In the previous lesson, we learned to use the combine reducer function, which comes with Redux and generates one reducer from several other reducers, delegating to them paths of the state tree.
To gain a deeper understanding of how exactly combined reducers works, we will implement it from scratch in this lesson.
Combine reducers is a function, so I'm writing a function declaration. Its only argument is the mapping between the state keys and the reducers, so I'm just going to call it Reducers.
The return value is supposed to be a reducer itself, so this is a function that returns another function. The signature of the return function is a reducer signature. It has the state and the action.
Now, I'm calling the object key's method, which gives me all the keys of the reducer's object. In our example, this is todos and the visibility filter.
Next, I'm calling the reduce method on the keys, because I want to produce a single value, such as the next state, by accumulating over every reducer key and calling the corresponding reducer.
Each reducer passed through the combine reducers function is only responsible for updating a part of the state. This is why I'm saying that the next state by the given key can be calculated by calling the corresponding reducer by the given key with the current state by the given key and the action.
The inaudible reduce wants me to return the next accumulated value from the call back, so I'm returning the next state. I'm also specifying an empty object as the initial next state, before all the keys are processed.
There we have it. This is a working reimplementation of combined reducers utility from Redux.
Let's briefly recap how it works. I'm calling combined reducers with an object whose values are the reducer functions and keys are the state field they manage. Inside the generated reducer, I'm retrieving all the keys of the reducers I passed to combine reducers, which is an array of strings, todos and visibility filter.

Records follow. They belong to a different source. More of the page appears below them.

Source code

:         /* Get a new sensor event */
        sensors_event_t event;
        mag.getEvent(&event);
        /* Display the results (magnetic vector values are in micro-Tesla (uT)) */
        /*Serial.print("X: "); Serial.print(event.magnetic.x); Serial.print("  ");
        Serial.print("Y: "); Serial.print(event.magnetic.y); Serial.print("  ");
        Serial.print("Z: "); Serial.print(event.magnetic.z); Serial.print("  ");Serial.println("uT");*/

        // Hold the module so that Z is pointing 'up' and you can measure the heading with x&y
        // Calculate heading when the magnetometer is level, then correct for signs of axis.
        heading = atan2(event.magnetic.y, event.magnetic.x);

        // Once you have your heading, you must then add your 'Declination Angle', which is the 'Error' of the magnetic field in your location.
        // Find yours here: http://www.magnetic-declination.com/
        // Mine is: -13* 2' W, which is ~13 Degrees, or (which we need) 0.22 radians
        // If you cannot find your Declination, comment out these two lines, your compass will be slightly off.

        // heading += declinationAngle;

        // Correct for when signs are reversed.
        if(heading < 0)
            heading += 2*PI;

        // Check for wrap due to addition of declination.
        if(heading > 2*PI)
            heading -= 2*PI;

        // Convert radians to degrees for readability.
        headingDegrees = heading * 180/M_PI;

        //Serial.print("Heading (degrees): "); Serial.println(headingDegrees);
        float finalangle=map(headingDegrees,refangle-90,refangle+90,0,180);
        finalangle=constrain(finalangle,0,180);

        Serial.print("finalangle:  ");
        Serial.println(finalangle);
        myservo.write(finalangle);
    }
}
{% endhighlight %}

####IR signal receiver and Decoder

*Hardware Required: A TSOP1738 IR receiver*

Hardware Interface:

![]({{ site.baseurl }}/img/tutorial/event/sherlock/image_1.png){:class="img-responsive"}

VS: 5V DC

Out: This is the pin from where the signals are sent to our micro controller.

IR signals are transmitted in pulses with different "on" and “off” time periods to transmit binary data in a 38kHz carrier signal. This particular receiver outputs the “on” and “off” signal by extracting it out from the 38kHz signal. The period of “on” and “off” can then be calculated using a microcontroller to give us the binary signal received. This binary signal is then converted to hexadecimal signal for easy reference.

I'm starting with an empty object for my next state and I'm using the reduce operation of these keys to fill it gradually.
Notice that I'm mutating the next state object on every iteration. This is not a problem, because it is the object I created inside the reducer. It is not something passed from outside, so reducer stays a pure function.
To calculate the next state for a given key, it calls the corresponding reducer function, such as todos or visibility filter.
The generated reducer will pass through the child reducer only if part of its state by the key. If its state is a single object, it's only going to pass the relevant part, such as todos or visibility filter, depending on the current key, and save the result in the next state by the same key.
Finally, we use the array reduce operation with the empty object as the initial next state, that is being filled on every iteration until it is the return value of the whole reduce operation.
In this lesson, you learned how to implement the combined reducers utility that comes with Redux from scratch.
It is not essential to use in Redux, so it is fine if you don't fully understand how it works yet. However, it is a good idea to practice functional programming and understand functions can take other functions as arguments and return other functions, because knowing this will help you get more productive in Redux in the long term.